● **WORK REQUEST**
Convert the lines from the one containing "Scope – perform" to the one containing "ok it still" into a numbered list, omitting blank lines.

● **SUPPLIED DATA**
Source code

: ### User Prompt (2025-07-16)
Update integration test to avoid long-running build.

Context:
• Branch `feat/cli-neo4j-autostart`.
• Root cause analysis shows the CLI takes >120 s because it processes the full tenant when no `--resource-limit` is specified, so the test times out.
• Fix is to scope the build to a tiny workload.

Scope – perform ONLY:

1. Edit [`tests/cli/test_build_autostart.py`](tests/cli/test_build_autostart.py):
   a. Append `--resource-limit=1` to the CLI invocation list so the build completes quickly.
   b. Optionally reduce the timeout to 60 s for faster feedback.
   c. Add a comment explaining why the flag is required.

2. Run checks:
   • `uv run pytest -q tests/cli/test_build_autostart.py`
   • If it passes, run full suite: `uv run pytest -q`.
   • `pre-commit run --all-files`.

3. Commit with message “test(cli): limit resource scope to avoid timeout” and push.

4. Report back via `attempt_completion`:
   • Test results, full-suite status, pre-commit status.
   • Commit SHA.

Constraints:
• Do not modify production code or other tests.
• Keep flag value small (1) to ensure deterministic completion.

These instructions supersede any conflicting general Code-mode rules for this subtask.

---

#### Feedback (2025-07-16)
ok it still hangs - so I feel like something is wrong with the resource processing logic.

--

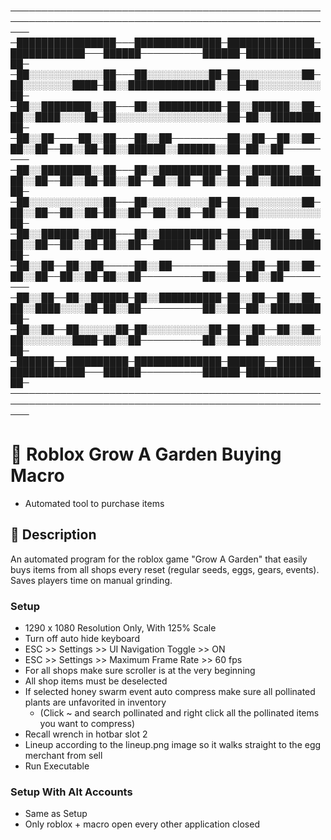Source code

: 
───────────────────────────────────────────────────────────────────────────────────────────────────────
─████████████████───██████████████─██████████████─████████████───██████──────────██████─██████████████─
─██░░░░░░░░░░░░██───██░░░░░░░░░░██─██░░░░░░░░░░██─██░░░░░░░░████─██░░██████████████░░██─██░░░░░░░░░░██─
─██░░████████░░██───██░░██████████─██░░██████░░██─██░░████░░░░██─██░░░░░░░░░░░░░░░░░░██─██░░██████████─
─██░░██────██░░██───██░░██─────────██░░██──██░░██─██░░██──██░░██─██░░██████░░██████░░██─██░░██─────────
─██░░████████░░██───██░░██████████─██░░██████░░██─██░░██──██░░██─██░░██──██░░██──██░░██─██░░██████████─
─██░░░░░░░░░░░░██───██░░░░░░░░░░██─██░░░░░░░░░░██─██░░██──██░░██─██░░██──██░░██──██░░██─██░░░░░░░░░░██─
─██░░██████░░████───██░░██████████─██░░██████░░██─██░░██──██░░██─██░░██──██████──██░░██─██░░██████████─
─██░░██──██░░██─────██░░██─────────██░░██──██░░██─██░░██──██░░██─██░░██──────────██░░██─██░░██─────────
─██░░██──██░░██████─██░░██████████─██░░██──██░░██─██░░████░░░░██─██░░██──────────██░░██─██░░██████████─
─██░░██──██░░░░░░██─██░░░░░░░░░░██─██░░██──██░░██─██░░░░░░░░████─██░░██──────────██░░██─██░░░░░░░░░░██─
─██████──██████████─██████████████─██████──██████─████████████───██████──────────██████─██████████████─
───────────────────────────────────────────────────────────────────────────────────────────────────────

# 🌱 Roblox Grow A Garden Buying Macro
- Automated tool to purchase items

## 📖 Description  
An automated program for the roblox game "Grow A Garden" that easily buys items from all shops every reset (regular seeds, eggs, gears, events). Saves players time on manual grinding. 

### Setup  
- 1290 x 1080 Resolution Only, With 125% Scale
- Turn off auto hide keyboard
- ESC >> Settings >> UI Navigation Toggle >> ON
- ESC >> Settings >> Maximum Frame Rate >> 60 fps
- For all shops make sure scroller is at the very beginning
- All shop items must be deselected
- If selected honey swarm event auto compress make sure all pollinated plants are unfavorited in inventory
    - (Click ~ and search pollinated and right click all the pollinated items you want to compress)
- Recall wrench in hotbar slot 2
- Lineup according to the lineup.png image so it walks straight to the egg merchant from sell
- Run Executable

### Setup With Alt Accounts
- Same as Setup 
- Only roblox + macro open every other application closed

● **TASK OUTPUT**
1. Scope – perform ONLY:
2. 1. Edit [`tests/cli/test_build_autostart.py`](tests/cli/test_build_autostart.py):
3.    a. Append `--resource-limit=1` to the CLI invocation list so the build completes quickly.
4.    b. Optionally reduce the timeout to 60 s for faster feedback.
5.    c. Add a comment explaining why the flag is required.
6. 2. Run checks:
7.    • `uv run pytest -q tests/cli/test_build_autostart.py`
8.    • If it passes, run full suite: `uv run pytest -q`.
9.    • `pre-commit run --all-files`.
10. 3. Commit with message “test(cli): limit resource scope to avoid timeout” and push.
11. 4. Report back via `attempt_completion`:
12.    • Test results, full-suite status, pre-commit status.
13.    • Commit SHA.
14. Constraints:
15. • Do not modify production code or other tests.
16. • Keep flag value small (1) to ensure deterministic completion.
17. These instructions supersede any conflicting general Code-mode rules for this subtask.
18. ---
19. #### Feedback (2025-07-16)
20. ok it still hangs - so I feel like something is wrong with the resource processing logic.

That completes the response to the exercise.